BEGIN Supplied data

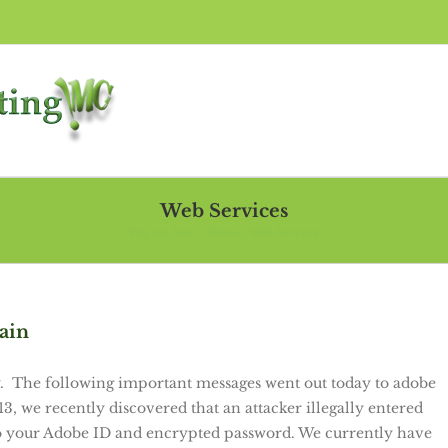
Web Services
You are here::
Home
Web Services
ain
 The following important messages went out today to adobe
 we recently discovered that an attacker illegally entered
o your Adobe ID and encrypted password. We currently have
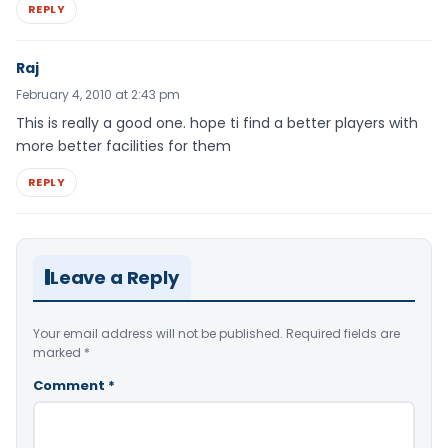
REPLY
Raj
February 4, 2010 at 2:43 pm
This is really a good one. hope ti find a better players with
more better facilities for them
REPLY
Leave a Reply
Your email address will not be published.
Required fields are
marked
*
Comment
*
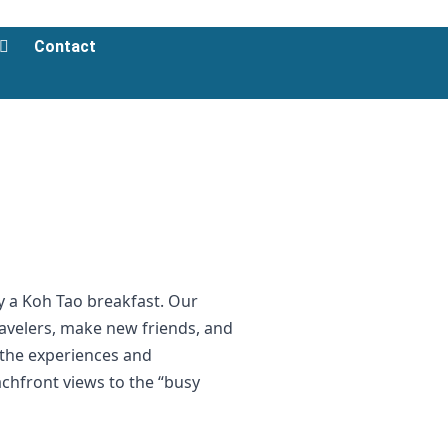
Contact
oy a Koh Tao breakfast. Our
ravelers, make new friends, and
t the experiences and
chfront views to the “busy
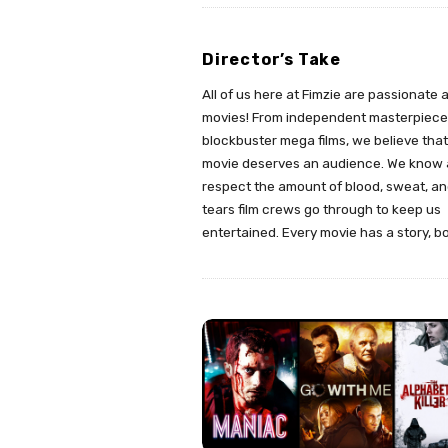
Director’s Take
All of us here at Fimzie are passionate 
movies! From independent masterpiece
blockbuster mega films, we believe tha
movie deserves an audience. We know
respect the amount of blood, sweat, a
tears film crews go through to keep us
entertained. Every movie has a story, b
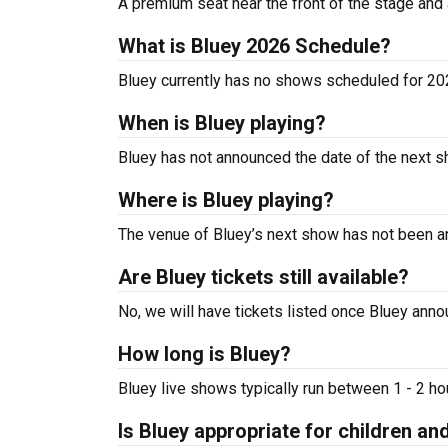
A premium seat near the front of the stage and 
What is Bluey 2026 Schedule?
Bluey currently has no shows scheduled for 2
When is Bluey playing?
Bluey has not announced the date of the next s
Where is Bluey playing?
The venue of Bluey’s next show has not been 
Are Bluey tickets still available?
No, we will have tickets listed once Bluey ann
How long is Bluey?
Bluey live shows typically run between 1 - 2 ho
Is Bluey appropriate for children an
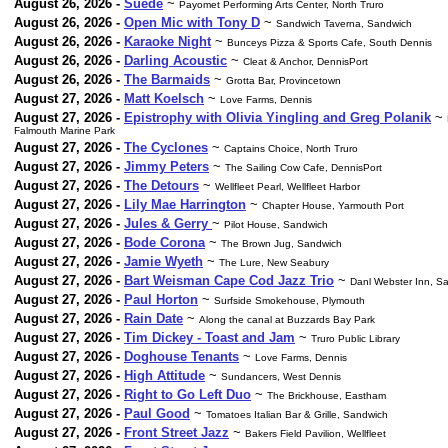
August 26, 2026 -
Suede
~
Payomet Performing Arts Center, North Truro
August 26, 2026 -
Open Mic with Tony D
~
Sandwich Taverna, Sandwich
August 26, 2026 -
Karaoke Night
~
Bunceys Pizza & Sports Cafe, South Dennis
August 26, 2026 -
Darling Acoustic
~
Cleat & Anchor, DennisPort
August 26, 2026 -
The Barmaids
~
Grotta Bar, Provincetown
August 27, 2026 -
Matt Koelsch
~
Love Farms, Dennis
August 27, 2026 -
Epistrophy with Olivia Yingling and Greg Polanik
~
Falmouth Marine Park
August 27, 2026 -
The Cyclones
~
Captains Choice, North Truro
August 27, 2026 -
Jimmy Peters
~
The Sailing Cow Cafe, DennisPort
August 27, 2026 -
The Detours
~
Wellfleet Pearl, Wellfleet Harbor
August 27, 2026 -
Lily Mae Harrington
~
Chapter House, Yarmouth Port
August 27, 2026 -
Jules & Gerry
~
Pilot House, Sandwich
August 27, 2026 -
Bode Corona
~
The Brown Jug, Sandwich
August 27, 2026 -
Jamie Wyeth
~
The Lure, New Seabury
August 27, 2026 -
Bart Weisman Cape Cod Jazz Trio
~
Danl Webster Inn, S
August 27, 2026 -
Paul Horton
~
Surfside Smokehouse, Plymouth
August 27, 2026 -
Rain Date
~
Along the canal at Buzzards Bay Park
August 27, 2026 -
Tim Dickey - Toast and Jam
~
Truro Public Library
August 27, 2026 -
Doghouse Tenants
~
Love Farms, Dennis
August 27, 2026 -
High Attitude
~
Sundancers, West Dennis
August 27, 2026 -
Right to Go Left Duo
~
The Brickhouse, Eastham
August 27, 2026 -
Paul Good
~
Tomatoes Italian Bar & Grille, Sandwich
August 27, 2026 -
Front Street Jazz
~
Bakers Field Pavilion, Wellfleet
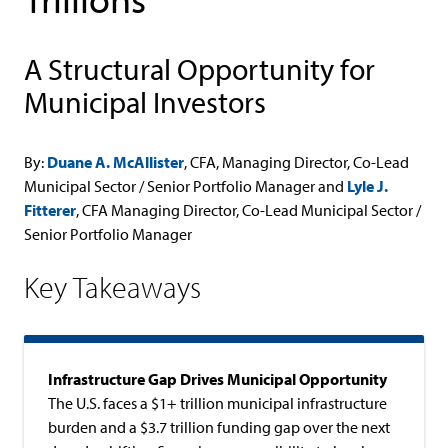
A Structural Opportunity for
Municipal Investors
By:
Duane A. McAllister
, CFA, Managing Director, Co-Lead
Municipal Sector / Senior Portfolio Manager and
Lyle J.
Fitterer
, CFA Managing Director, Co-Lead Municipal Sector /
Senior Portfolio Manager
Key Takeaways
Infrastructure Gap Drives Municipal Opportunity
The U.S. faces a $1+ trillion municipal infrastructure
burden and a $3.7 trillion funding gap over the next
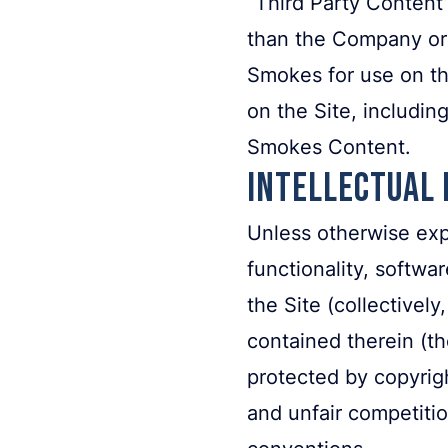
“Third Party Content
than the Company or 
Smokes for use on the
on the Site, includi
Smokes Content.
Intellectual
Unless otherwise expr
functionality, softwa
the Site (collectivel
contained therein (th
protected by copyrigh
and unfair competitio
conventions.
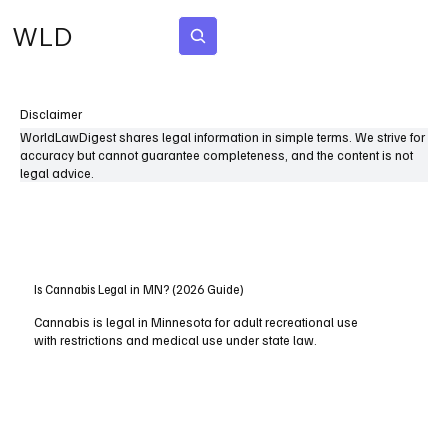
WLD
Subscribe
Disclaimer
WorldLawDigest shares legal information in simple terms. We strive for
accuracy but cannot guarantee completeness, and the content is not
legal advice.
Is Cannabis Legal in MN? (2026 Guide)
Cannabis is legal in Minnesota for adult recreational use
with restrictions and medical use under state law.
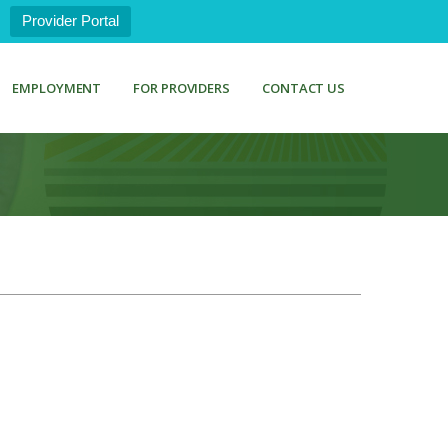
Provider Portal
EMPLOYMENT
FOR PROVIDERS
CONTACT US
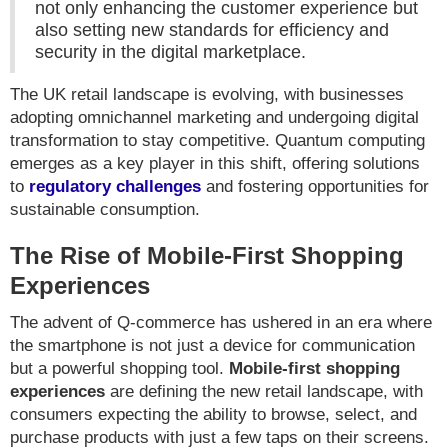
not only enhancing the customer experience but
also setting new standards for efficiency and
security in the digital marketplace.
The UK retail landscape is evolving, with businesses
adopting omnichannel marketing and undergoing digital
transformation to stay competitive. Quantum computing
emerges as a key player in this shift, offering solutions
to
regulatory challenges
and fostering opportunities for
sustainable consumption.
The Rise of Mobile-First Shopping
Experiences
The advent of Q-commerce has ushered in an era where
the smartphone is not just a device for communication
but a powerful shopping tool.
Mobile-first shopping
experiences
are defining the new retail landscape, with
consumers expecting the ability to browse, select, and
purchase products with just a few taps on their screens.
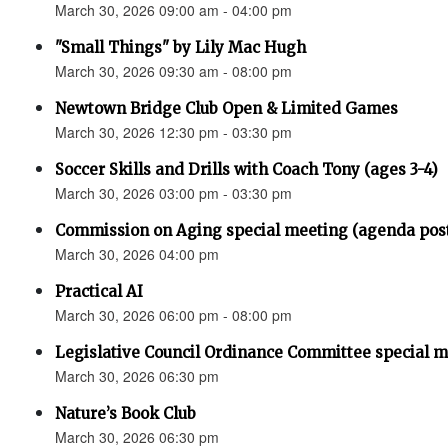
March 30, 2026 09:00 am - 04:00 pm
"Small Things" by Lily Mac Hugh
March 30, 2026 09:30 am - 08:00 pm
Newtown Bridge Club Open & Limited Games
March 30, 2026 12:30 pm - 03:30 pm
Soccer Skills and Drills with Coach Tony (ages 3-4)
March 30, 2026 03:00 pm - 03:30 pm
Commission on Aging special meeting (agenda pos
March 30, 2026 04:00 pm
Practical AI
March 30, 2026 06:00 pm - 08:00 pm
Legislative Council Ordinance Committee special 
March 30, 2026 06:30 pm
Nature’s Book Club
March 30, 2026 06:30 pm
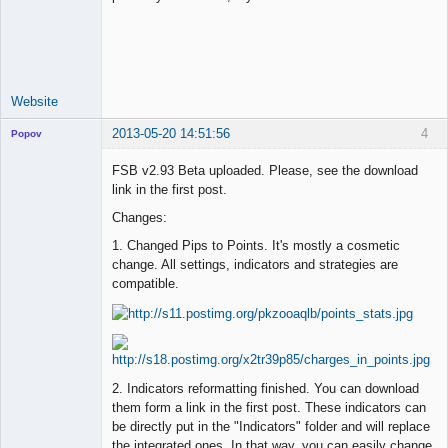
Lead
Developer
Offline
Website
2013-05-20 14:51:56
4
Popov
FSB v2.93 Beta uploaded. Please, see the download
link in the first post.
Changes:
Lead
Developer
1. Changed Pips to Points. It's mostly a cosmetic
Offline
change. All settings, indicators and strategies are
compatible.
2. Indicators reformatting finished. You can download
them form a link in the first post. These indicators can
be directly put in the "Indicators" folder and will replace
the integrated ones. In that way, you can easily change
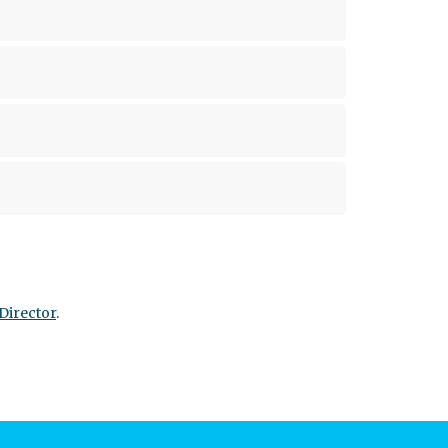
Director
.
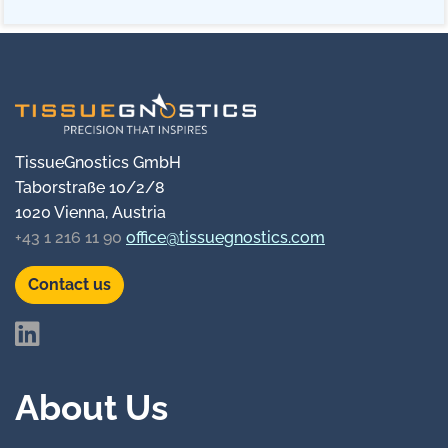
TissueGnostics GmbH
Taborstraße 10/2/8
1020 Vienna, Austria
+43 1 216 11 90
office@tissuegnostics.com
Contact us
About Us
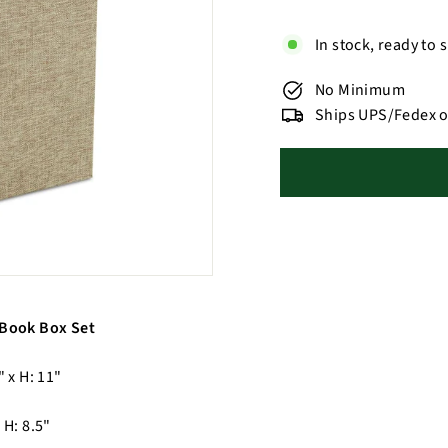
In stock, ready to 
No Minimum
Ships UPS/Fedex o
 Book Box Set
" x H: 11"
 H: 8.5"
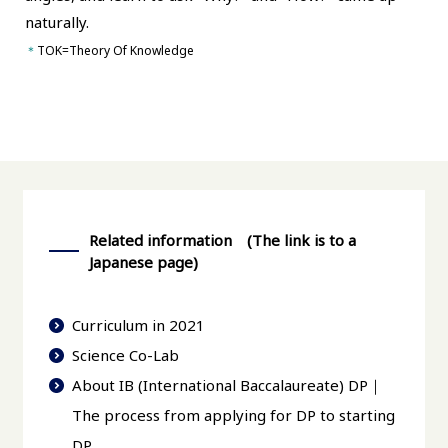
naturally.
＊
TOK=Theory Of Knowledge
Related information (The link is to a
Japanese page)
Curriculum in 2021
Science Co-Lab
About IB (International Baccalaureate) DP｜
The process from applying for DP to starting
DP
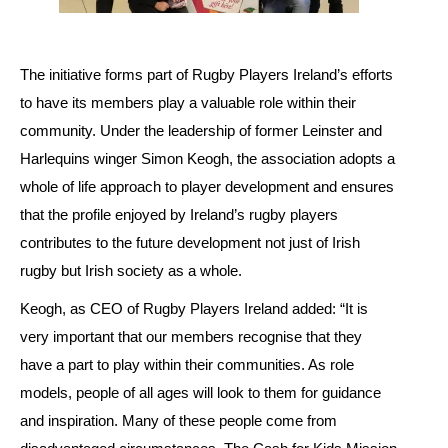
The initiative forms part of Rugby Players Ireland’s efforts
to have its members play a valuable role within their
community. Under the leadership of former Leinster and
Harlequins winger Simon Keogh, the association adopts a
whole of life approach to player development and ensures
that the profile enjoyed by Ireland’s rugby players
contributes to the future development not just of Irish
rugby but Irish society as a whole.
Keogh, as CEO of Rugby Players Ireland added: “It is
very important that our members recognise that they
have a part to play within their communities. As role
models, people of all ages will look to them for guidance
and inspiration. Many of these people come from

END Supplied data

§ **Exercise goal**
Set down again, word for word, every line from the one with "Cannabis is legal" to the one with "transformation to stay" in the entries above, and omit the pictures.

§ **Response**
Cannabis is legal in Minnesota for adult recreational use
with restrictions and medical use under state law.
Provider Portal
EMPLOYMENT
FOR PROVIDERS
CONTACT US
not only enhancing the customer experience but
also setting new standards for efficiency and
security in the digital marketplace.
The UK retail landscape is evolving, with businesses
adopting omnichannel marketing and undergoing digital
transformation to stay competitive. Quantum computing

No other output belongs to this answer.